I love them to pieces.

However, I have politely been declining your dinner invitation for five years because of them.

Most nights collectively, my children spend ten minutes sitting at the table before asking to be excused and swirling off like tasmanian devils (cute and very loved tasmanian devils). We send them outside or in the basement just so my husband and I can hurry and shovel dinner in our own faces before some else needs us.

Just two weeks ago I ventured out to your home with my kids for a church picnic. In the hour and a half we were there one of my children kept peeing in their pants. He went through three changes of pants. Three. I was in the bathroom changing pee pee pants three times in the ninety minutes I was in your home. One time while exiting the bathroom I found another one of my children playing your piano with his chocolate covered hands. Just as my panic attack was beginning to my make neck tense up and my head shake someone spilled water on your arcade basketball game and maybe tried to ride your dog.

That’s right. It was time to go. I shuffled my children out the door, thank youed and apologized several times while bringing my three pairs of pee pee pants home in my purse. 

Just two nights later another you invited us over for dinner. I accepted thinking we may be able to have a decent time. Your family also has four kids so I thought we may be able to make it through the evening without the pee pee pants or my tense neck and shaking head.

We almost made it until my two year old began stripping all his clothes off down to his nude birthday suit on your back deck. My infant was crying and exhausted so I tried nursing her upstairs in your master bedroom but my baby kept screaming. She wanted her swaddle and she wanted her bed.

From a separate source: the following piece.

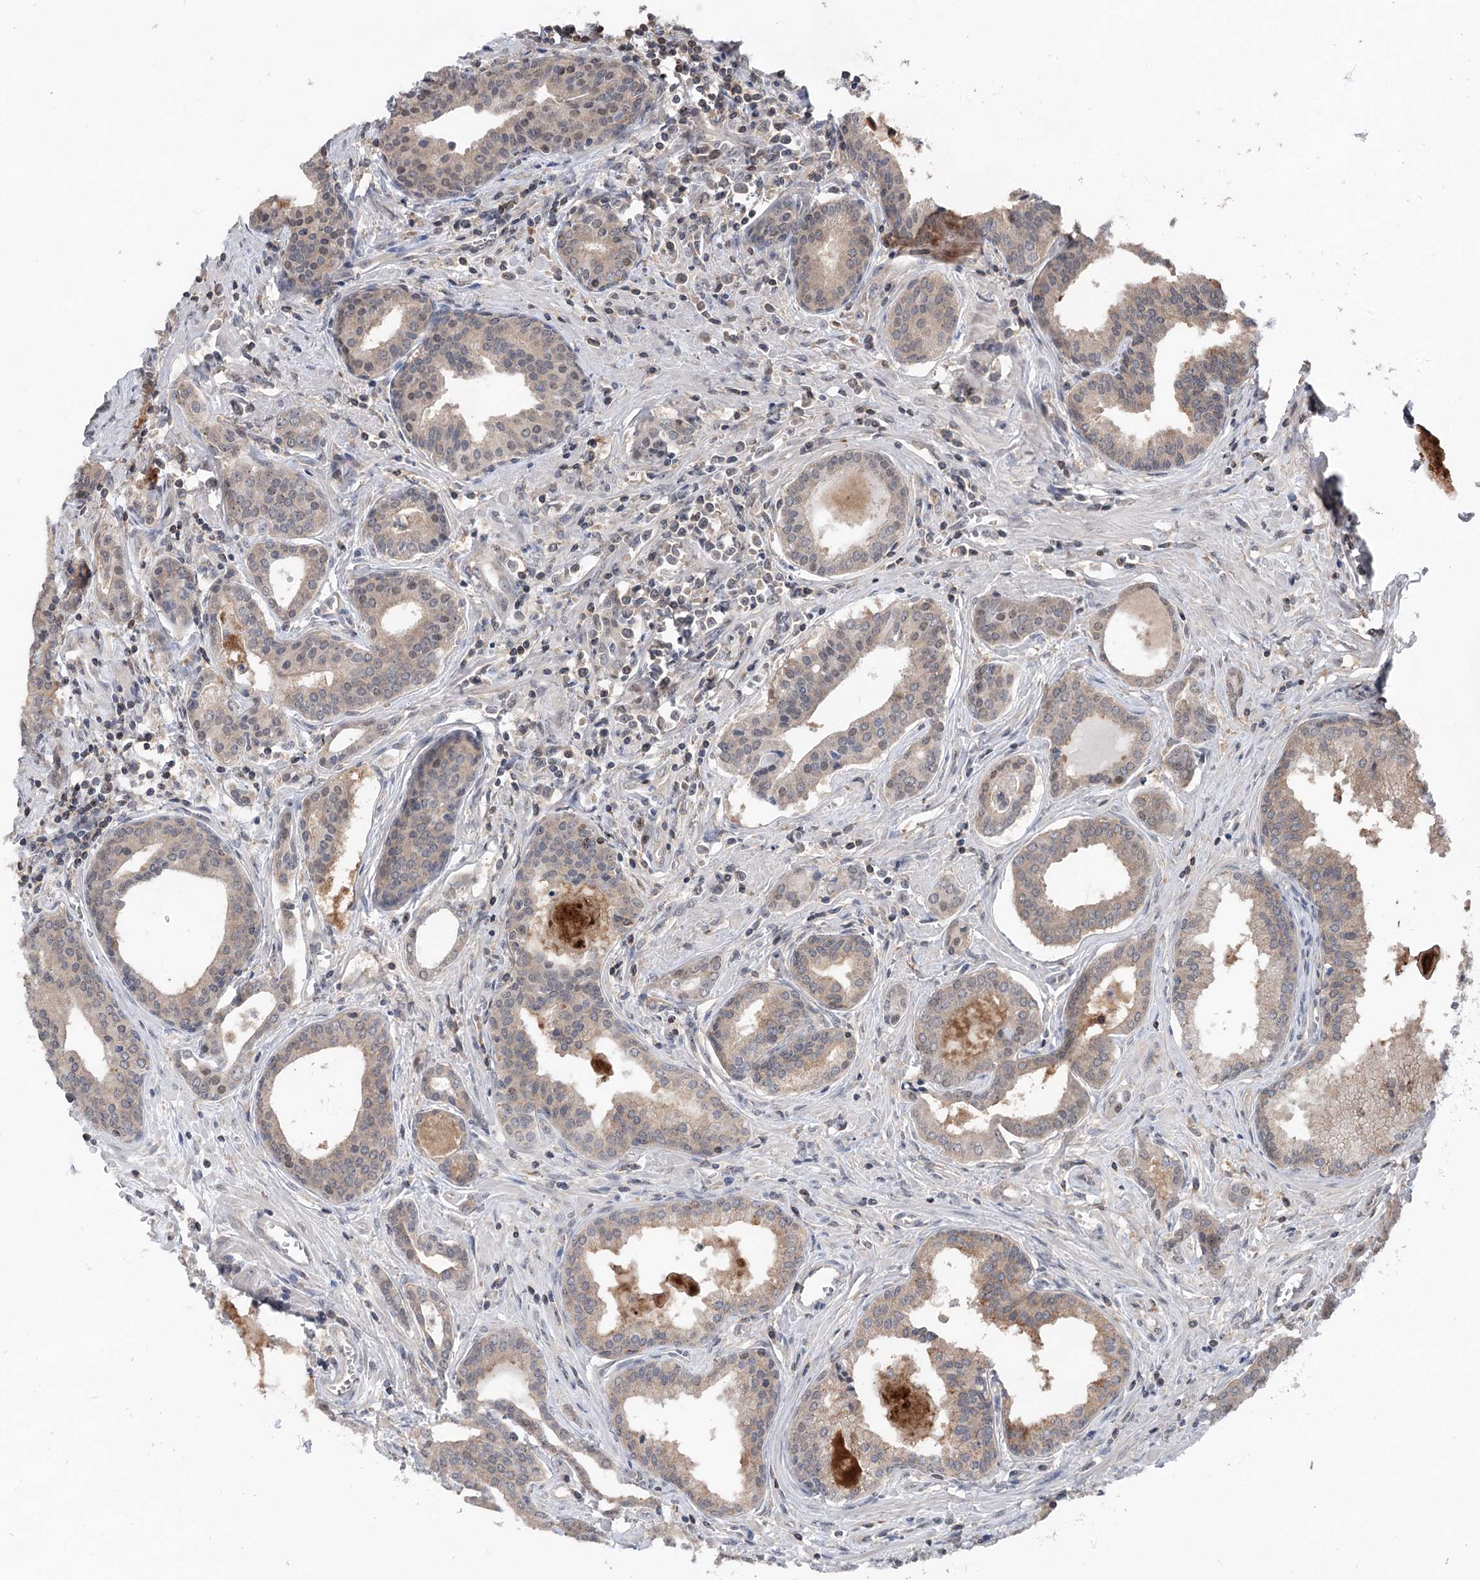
{"staining": {"intensity": "weak", "quantity": "25%-75%", "location": "cytoplasmic/membranous"}, "tissue": "prostate cancer", "cell_type": "Tumor cells", "image_type": "cancer", "snomed": [{"axis": "morphology", "description": "Adenocarcinoma, High grade"}, {"axis": "topography", "description": "Prostate"}], "caption": "Weak cytoplasmic/membranous staining for a protein is seen in approximately 25%-75% of tumor cells of prostate cancer using immunohistochemistry (IHC).", "gene": "CCSER2", "patient": {"sex": "male", "age": 68}}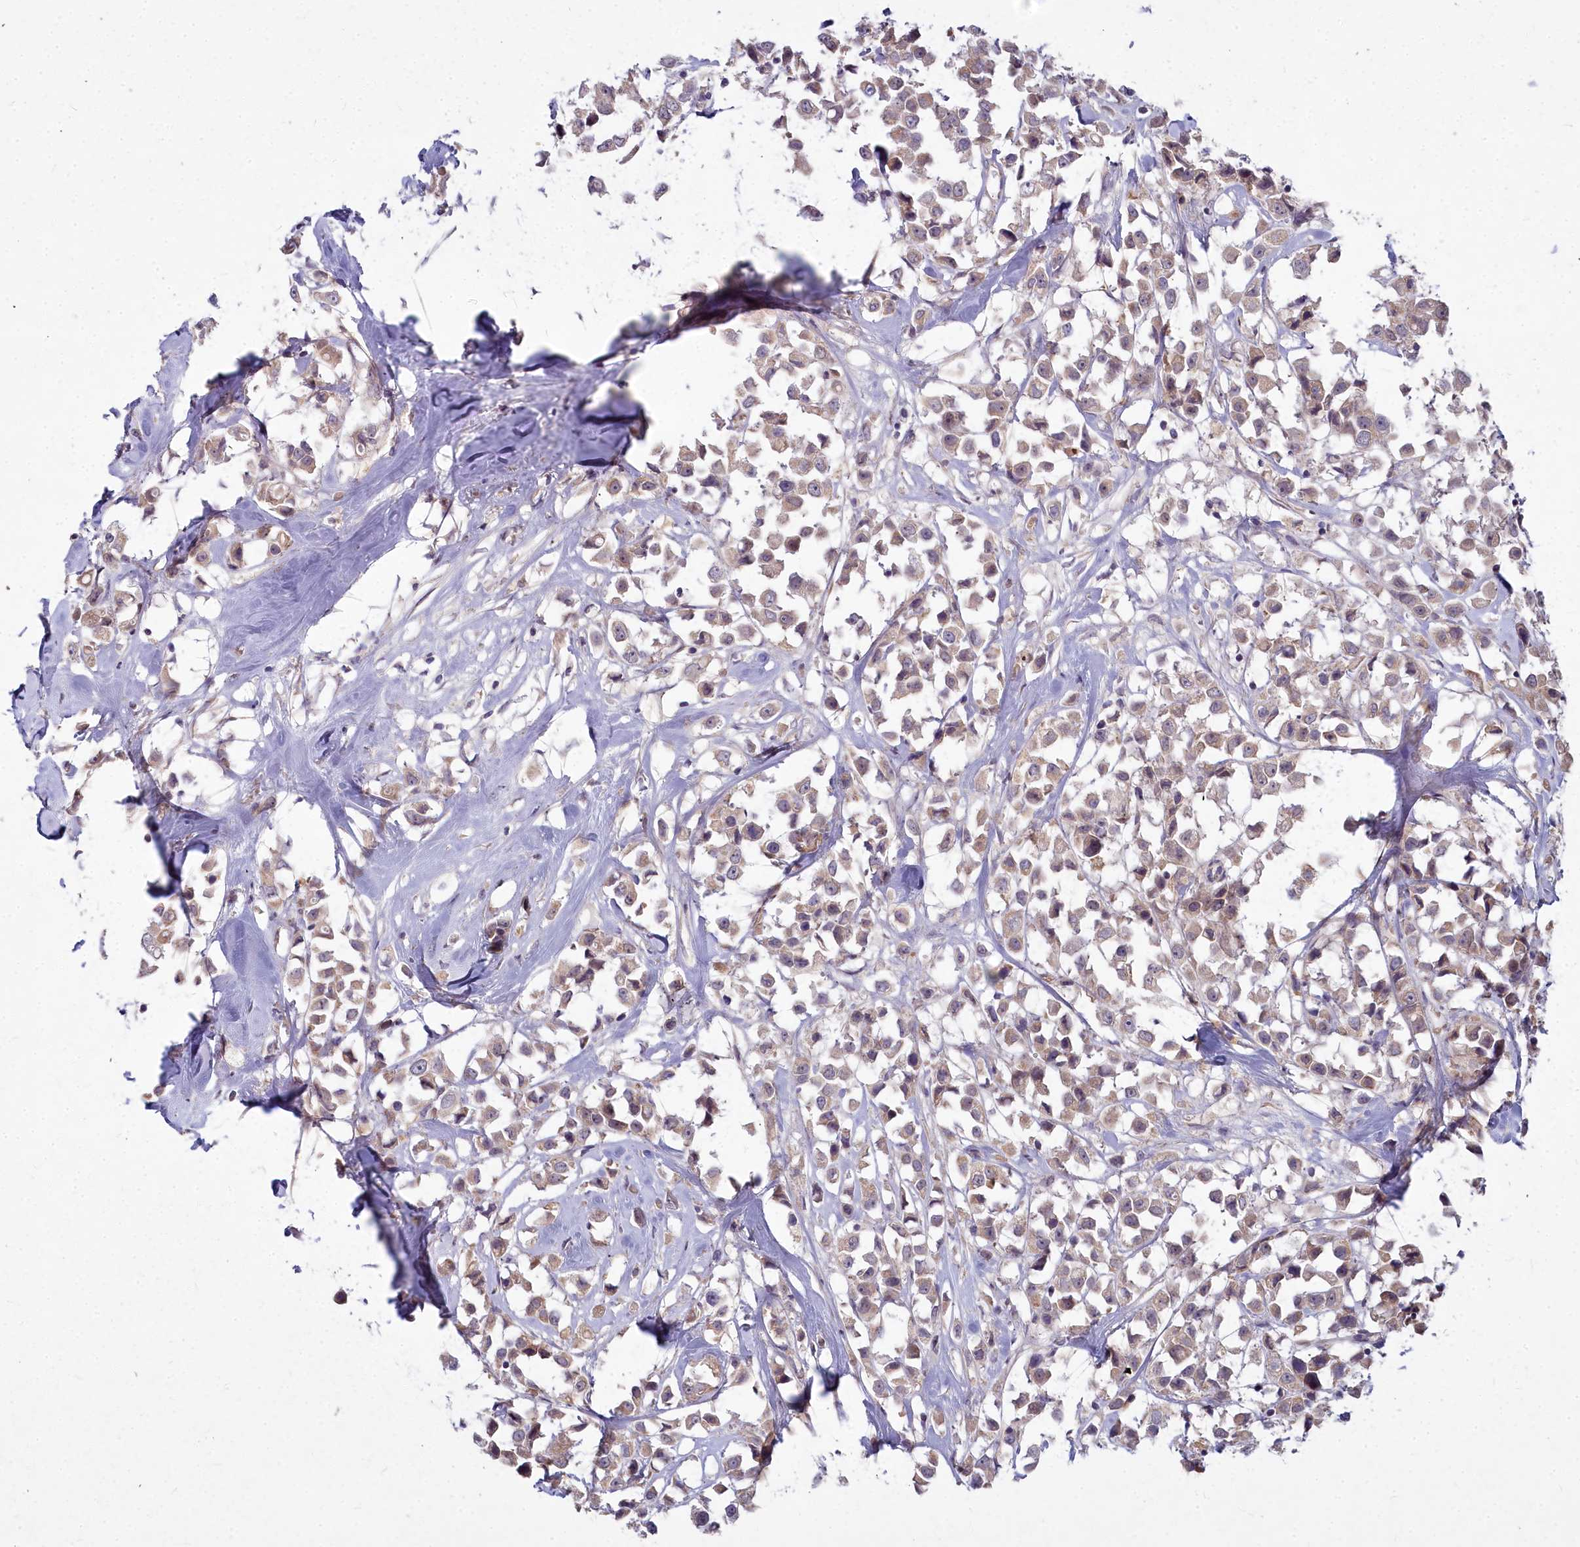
{"staining": {"intensity": "weak", "quantity": ">75%", "location": "cytoplasmic/membranous"}, "tissue": "breast cancer", "cell_type": "Tumor cells", "image_type": "cancer", "snomed": [{"axis": "morphology", "description": "Duct carcinoma"}, {"axis": "topography", "description": "Breast"}], "caption": "Breast cancer (infiltrating ductal carcinoma) stained with a protein marker reveals weak staining in tumor cells.", "gene": "MICU2", "patient": {"sex": "female", "age": 61}}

And lastly. We didn’t have pee pee pants but one of my boys was too scared to ask to go to the bathroom with the big crowd so he just pooped in his underwear instead. This evening’s consellation was poopy pants in my purse. My child pooped his pants at your house.

We had a great time but the drama. Oh the drama my kids certainly like to save it for their mama. 

Last night, I invited you to my house for dinner instead. I thought in my own house I could control the poop and the pee and the chocolate covered fingers and faces. I thought while my kids played with their own toys I could look you in the eye and chat about your marriage, your job and ask you what God is teaching you. I thought maybe we could joke and laugh around my table of mismatched silverware and a bottle of red wine.

I love my kids to pieces but they brought slugs and caterpillars in from outside to show you at the table. I love them to pieces but two of them pooped in their pants together outside while playing in on the swing set. And then my oldest child barfed. Right in the middle of the kitchen, coating the hardwoods with the soup I just served everyone and reeking up the house so badly you couldn’t even smell that Yankee Candle I lit for you anymore.

I apologized again and thank youed you for coming as my kids blew kisses and chased your car down the road. They said, “See you soon” as they chased you.

Phew I thought. I don’t think I can do this again for a long time let alone soon the tension in my neck started to come as I thought about it.

I love my kids to pieces. But this is why I have politely been declining your dinner invitation for so long. It’s not how I feel about you, it’s how I feel about pee pee pants in your house. Maybe in a few years once we are beyond the pee pee pants and the strip shows can we look you and your husband in the eye and chat over dinner.

For now it will just have to be the hubs and I, shoveling the food in our mouths and living these crazy years with littles laughing together. We love them to pieces but we’ll keep them and their pee pee pants to ourselves at dinner time.